**Written task:**
Rewrite the entries from the first line through the line containing "El objetivo de", changing "yardımcı" to "faydalı" and leaving everything else the same.

**Data provided:**
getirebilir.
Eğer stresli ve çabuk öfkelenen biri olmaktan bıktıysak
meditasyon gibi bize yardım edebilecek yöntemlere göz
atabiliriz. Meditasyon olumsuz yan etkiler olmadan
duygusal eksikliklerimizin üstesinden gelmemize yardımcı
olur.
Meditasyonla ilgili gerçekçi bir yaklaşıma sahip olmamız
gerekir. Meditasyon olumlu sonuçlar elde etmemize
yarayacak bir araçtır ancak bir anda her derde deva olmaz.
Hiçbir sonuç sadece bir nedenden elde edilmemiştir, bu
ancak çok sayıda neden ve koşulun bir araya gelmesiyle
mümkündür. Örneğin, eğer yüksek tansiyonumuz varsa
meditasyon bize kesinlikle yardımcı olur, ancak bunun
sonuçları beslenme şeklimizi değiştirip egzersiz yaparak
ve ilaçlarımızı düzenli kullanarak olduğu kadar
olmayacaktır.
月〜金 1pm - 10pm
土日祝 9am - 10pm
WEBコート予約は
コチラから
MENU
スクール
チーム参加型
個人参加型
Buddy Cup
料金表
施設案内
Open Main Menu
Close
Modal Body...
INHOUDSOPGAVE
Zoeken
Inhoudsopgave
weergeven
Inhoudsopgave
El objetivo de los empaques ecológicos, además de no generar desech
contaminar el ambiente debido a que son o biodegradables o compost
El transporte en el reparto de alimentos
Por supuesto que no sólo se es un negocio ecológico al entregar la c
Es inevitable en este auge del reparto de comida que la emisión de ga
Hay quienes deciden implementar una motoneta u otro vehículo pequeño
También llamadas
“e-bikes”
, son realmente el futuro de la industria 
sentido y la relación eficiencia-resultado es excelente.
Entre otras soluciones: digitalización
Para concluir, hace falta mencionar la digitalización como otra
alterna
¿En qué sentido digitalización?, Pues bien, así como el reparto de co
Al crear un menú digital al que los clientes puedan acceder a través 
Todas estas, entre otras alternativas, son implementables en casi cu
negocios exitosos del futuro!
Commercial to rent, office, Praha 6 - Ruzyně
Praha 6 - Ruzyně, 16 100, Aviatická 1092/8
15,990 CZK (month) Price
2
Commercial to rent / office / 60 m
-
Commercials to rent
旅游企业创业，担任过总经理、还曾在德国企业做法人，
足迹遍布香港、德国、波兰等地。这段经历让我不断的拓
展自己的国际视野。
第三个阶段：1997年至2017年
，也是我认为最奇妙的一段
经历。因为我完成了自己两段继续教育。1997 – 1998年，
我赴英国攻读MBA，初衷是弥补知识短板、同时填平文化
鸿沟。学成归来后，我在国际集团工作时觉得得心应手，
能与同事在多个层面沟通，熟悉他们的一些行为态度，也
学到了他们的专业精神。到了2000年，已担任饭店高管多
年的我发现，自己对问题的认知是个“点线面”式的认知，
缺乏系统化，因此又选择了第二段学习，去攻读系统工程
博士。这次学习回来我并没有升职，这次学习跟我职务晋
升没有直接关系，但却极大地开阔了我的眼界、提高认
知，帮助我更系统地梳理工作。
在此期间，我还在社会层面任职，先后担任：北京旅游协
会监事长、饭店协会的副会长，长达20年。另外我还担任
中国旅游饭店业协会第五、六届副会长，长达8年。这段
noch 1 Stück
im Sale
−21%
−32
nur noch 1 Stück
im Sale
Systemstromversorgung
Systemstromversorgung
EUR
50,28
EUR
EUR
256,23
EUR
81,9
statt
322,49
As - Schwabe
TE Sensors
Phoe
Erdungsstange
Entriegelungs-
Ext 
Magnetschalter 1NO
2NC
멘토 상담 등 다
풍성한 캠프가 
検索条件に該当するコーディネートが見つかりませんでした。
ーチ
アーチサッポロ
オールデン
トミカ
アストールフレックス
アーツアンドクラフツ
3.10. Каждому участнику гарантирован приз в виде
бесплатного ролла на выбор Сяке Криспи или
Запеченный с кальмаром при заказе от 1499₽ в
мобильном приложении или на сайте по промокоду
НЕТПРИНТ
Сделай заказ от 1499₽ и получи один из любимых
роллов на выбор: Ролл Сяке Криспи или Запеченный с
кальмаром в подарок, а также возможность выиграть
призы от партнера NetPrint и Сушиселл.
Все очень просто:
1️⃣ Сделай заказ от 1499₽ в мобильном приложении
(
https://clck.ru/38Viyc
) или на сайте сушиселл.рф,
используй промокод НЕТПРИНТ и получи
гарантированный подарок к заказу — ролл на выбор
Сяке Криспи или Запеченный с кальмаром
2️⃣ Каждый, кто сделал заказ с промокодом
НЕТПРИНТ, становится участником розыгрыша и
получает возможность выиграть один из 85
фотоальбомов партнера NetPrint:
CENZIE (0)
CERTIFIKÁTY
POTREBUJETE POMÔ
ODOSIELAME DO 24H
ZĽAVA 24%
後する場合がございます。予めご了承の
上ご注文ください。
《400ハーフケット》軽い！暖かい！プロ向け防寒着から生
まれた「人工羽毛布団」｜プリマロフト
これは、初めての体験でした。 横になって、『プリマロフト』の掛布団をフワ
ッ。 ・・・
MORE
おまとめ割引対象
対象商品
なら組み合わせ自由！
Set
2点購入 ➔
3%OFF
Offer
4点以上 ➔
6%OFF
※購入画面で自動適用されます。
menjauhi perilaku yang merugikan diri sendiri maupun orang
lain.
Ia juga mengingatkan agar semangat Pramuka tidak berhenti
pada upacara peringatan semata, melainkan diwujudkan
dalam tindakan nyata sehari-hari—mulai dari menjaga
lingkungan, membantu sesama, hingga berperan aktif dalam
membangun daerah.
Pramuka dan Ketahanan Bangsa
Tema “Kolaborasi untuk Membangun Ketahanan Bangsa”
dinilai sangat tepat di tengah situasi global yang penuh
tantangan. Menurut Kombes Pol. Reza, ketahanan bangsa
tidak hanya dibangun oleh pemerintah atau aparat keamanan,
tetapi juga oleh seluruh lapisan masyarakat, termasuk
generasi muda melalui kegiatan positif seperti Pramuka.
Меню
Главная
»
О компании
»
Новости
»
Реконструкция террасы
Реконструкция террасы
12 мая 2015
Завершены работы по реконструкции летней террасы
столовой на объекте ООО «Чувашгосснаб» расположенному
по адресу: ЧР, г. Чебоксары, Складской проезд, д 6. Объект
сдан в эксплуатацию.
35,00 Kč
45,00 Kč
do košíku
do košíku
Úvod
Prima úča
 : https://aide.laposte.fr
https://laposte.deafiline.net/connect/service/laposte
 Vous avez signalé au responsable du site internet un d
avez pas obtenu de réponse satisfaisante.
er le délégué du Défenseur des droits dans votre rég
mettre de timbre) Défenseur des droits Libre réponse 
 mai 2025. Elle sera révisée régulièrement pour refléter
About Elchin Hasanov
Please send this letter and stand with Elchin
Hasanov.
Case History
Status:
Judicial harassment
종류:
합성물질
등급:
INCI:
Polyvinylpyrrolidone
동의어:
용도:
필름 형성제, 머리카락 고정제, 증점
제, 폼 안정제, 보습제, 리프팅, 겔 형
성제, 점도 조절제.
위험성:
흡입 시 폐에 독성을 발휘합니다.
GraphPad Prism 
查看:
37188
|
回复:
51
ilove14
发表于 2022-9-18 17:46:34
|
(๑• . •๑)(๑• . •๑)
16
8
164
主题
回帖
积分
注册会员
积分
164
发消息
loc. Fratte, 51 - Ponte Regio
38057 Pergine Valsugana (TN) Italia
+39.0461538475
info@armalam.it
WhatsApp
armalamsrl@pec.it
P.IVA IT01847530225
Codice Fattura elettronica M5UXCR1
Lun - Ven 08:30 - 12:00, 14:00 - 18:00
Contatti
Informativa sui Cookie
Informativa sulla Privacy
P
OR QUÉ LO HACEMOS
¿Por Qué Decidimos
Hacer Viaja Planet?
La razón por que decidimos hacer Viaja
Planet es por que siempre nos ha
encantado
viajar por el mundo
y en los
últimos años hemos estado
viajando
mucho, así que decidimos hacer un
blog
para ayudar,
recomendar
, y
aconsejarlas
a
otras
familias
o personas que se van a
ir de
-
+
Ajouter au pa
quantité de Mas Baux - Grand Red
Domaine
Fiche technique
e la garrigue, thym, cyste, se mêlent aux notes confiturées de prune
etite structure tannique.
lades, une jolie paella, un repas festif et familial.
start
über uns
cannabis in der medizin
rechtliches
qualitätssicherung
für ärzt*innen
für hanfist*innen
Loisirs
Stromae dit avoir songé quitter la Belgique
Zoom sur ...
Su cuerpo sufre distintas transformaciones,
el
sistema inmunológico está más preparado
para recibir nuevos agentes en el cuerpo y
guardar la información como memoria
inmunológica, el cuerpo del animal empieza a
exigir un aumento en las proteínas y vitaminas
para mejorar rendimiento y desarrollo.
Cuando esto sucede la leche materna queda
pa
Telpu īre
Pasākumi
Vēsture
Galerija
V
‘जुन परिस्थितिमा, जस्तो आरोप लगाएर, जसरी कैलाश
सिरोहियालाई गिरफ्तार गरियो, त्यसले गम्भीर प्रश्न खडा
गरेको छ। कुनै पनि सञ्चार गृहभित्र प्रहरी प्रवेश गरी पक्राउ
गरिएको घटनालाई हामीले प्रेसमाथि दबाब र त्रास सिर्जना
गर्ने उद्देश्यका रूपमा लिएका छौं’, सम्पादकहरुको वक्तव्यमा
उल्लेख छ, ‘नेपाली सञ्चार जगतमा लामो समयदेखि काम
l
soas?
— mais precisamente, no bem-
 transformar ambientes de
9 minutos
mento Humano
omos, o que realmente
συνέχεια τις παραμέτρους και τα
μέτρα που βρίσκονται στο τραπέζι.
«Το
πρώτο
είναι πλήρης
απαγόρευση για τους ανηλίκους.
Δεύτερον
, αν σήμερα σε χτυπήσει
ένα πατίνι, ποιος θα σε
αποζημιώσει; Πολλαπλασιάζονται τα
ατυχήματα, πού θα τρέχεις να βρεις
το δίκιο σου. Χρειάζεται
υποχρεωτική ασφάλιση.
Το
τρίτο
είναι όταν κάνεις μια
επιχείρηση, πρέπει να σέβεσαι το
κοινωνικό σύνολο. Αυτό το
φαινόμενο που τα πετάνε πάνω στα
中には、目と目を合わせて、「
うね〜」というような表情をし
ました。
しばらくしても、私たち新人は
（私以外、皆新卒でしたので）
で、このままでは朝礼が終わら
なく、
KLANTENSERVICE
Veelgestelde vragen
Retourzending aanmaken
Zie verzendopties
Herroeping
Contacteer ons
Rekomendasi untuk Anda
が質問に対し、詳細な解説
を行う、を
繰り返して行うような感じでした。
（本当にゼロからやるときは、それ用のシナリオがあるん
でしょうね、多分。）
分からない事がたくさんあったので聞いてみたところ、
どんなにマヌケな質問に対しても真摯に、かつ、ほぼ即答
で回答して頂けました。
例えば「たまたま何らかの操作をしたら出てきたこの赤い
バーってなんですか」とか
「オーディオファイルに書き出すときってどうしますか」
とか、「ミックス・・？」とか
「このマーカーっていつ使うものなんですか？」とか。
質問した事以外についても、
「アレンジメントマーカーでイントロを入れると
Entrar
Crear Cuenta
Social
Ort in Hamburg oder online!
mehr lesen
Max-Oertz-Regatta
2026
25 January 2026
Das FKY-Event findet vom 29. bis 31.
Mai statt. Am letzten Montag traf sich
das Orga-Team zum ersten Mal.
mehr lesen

**Your solution:**
getirebilir.
Eğer stresli ve çabuk öfkelenen biri olmaktan bıktıysak
meditasyon gibi bize yardım edebilecek yöntemlere göz
atabiliriz. Meditasyon olumsuz yan etkiler olmadan
duygusal eksikliklerimizin üstesinden gelmemize faydalı
olur.
Meditasyonla ilgili gerçekçi bir yaklaşıma sahip olmamız
gerekir. Meditasyon olumlu sonuçlar elde etmemize
yarayacak bir araçtır ancak bir anda her derde deva olmaz.
Hiçbir sonuç sadece bir nedenden elde edilmemiştir, bu
ancak çok sayıda neden ve koşulun bir araya gelmesiyle
mümkündür. Örneğin, eğer yüksek tansiyonumuz varsa
meditasyon bize kesinlikle faydalı olur, ancak bunun
sonuçları beslenme şeklimizi değiştirip egzersiz yaparak
ve ilaçlarımızı düzenli kullanarak olduğu kadar
olmayacaktır.
月〜金 1pm - 10pm
土日祝 9am - 10pm
WEBコート予約は
コチラから
MENU
スクール
チーム参加型
個人参加型
Buddy Cup
料金表
施設案内
Open Main Menu
Close
Modal Body...
INHOUDSOPGAVE
Zoeken
Inhoudsopgave
weergeven
Inhoudsopgave
El objetivo de los empaques ecológicos, además de no generar desech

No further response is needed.